Supplied information:
----------

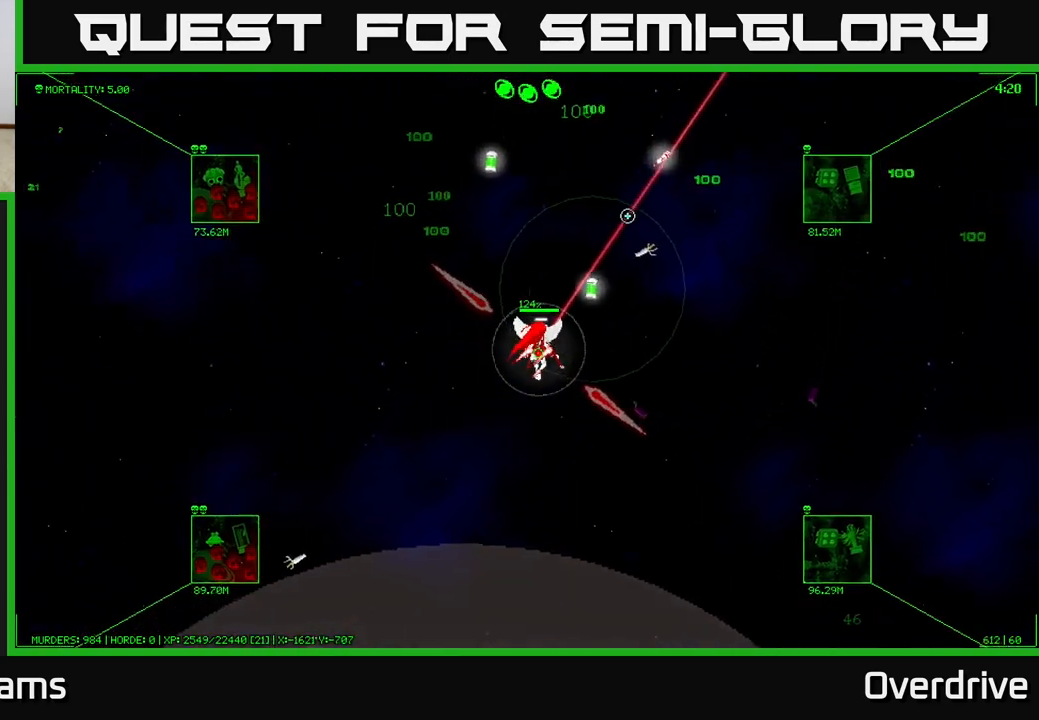
{"buttons": [], "left_stick": "up-left", "right_stick": "up-right", "events": [[350, "left_stick", "up-left"]]}
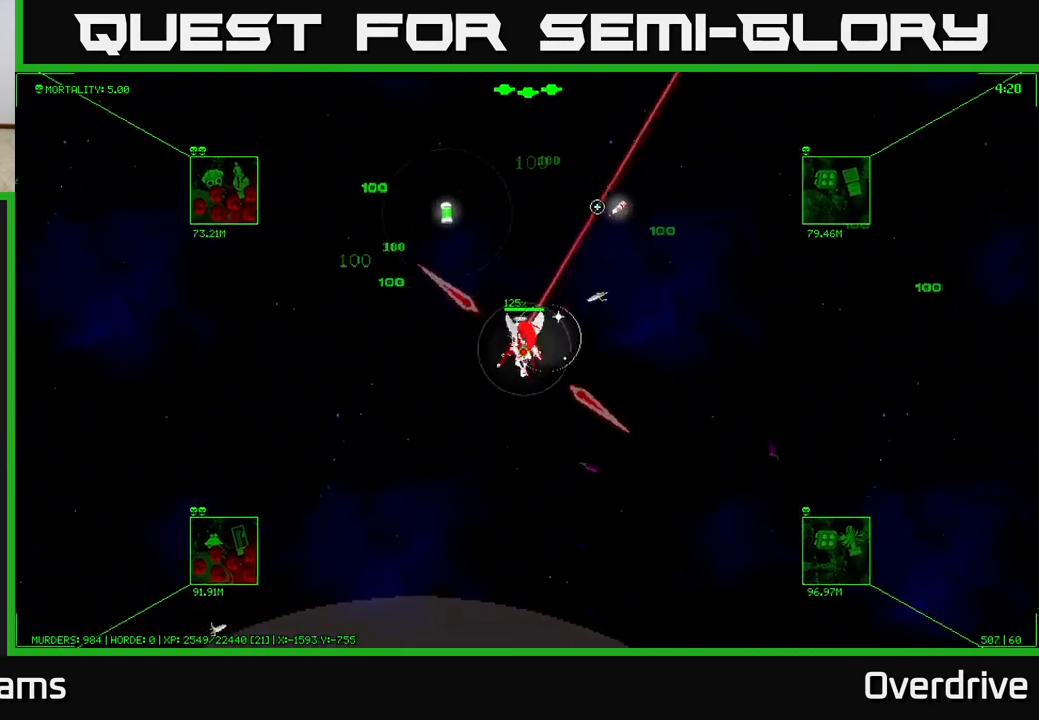
{"buttons": [], "left_stick": "up-left", "right_stick": "up-right", "events": []}
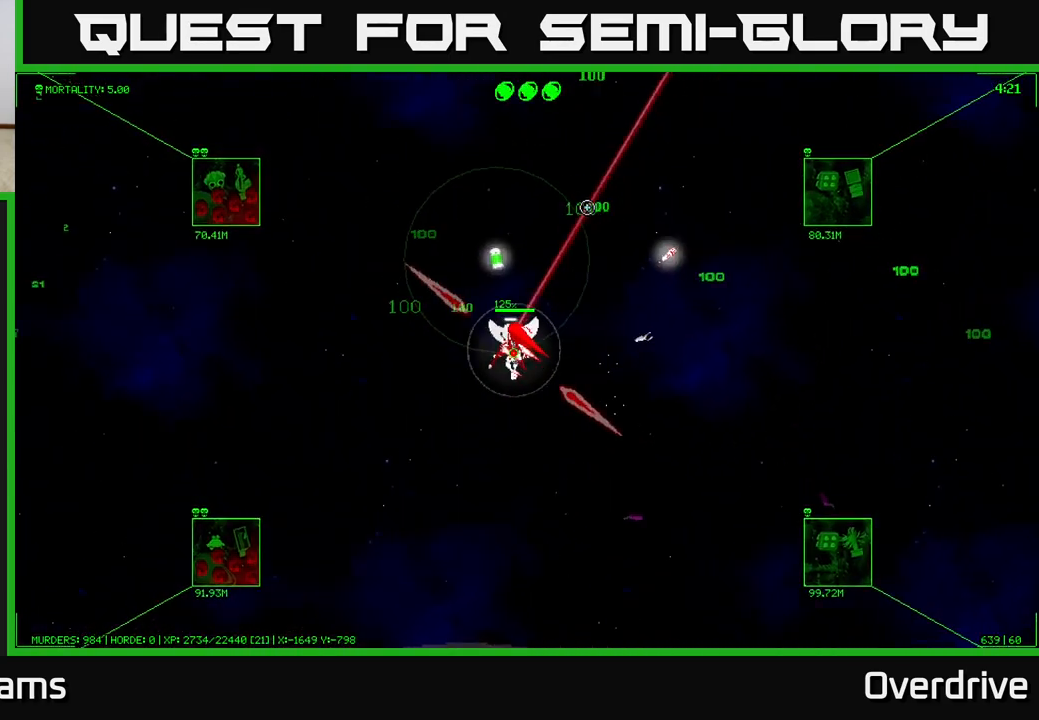
{"buttons": [], "left_stick": "up", "right_stick": "up-right", "events": [[350, "left_stick", "up"]]}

----------

What to work on: Copy the material verbatim. The pictures are not part of the copy.

Exercise answer:
{"buttons": [], "left_stick": "up-left", "right_stick": "up-right", "events": [[350, "left_stick", "up-left"]]}
{"buttons": [], "left_stick": "up-left", "right_stick": "up-right", "events": []}
{"buttons": [], "left_stick": "up", "right_stick": "up-right", "events": [[350, "left_stick", "up"]]}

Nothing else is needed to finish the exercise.